Wie können Händler die Konfliktgebühr vermeiden?

PayPal bietet seinen Kunden mit dem PayPal-Käuferschutz und -Verkäuferschutz eine neutrale Instanz, die bei Konflikten zwischen Käufer und Verkäufer vermittelt. Erhält ein Kunde die bestellte Ware nicht oder weicht diese erheblich von der Beschreibung ab, so ist üblicherweise der Verkäufer sein erster Ansprechpartner. In den meisten Fällen gelangen Käufer und Verkäufer auf diesem Weg gemeinsam zu einer Lösung.

Kommen Käufer und Verkäufer hingegen nicht überein, dann hat der Käufer die Möglichkeit, PayPal das Problem zu melden. Die Konfliktgebühr kann erst fällig werden, wenn der Käufer einen Käuferschutzantrag direkt bei PayPal stellt. Meldet ein Käufer innerhalb der vorgeschriebenen 180 Tage einen Konflikt bei PayPal, ist dies noch kein Antrag auf Käuferschutz. Zunächst haben beide Parteien, also Käufer und Verkäufer, 20 Tage Zeit, um gemeinsam zu einer Lösung zu gelangen. Kann keine einvernehmliche Lösung herbeigeführt werden, haben beide Parteien die Möglichkeit, den Fall zu einem Antrag auf Käufer- bzw. Verkäuferschutz zu eskalieren. Erst mit dieser aktiven Eskalation an PayPal kann die Konfliktgebühr fällig werden.

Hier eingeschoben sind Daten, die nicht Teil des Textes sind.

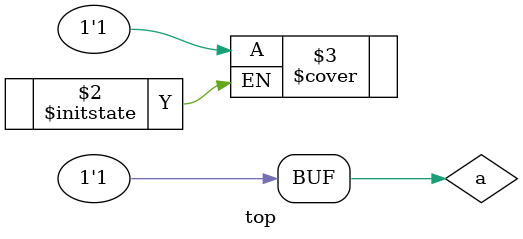
<source format=sv>
/*
:name: cover_test
:description: cover test
:should_fail: 0
:tags: 16.2
*/
module top();

logic a = 1;

initial cover (a != 0);

endmodule

</source>
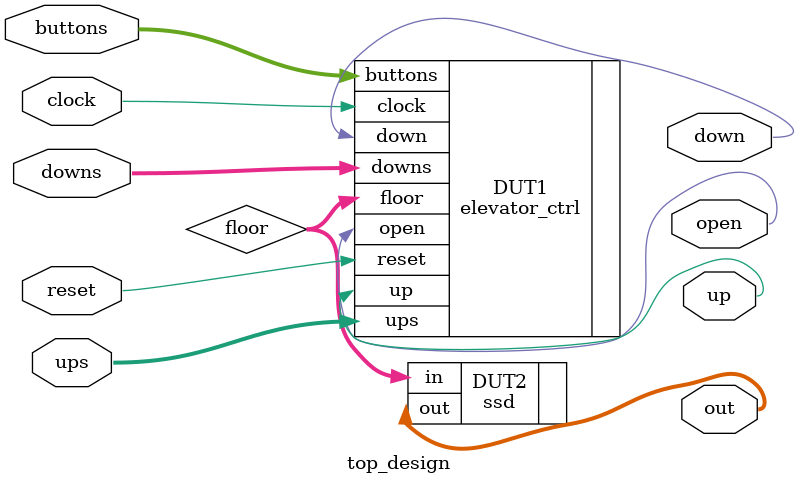
<source format=sv>
module top_design # (
    parameter floor_numbers = 10)
    (
    input logic [floor_numbers-1: 0] buttons,
    input logic [floor_numbers-1: 0] ups,
    input logic [floor_numbers-1: 0] downs,

    input logic reset,
    input logic clock,

    output logic up,
    output logic down,
    output logic open,
    output logic [6: 0] out
);

logic [3: 0] floor;

elevator_ctrl DUT1 (
    .buttons (buttons),
    .ups (ups),
    .downs (downs),

    .reset (reset),
    .clock (clock),

    .up (up),
    .down (down),
    .open (open),
    .floor (floor)
);

ssd DUT2 (
    .in (floor),
    .out (out)
);

endmodule
</source>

Einigen sich beide Seiten vor der Eskalation zu einem Käuferschutzantrag auf eine Lösung, wird keine Gebühr berechnet.

Wird der Fall an PayPal eskaliert, fordert PayPal den Verkäufer auf, nochmals zu den Aussagen des Käufers Stellung zu nehmen, beziehungsweise eine nachvollziehbare Sendungsnummer zur Verfügung zu stellen. Dies hängt davon ab, ob ein Käuferschutzantrag wegen erheblich von der Beschreibung abweichender Ware oder wegen nicht erhaltener Ware gestellt wurde. Der Verkäufer hat dann 10 Tage Zeit, die geforderten Informationen zur Verfügung zu stellen. Reicht der Verkäufer die angefragten Informationen fristgerecht ein, prüft PayPal den Fall und die verfügbaren Unterlagen. Gegebenenfalls werden daraufhin weitere Dokumente beziehungsweise Informationen angefordert und erneut geprüft. Erst wenn alle erforderlichen Details vorhanden sind, kann eine Entscheidung getroffen werden. Wird diese zugunsten des Händlers getroffen, so wird keine Konfliktgebühr fällig.  

Kommt PayPal anhand der vorliegenden Informationen zu dem Schluss, dass der Käuferschutzantrag berechtigt ist und entscheidet diesen zu Gunsten des Käufers, wird mit Änderung der PayPal-Nutzungsbedingungen die Konfliktgebühr fällig.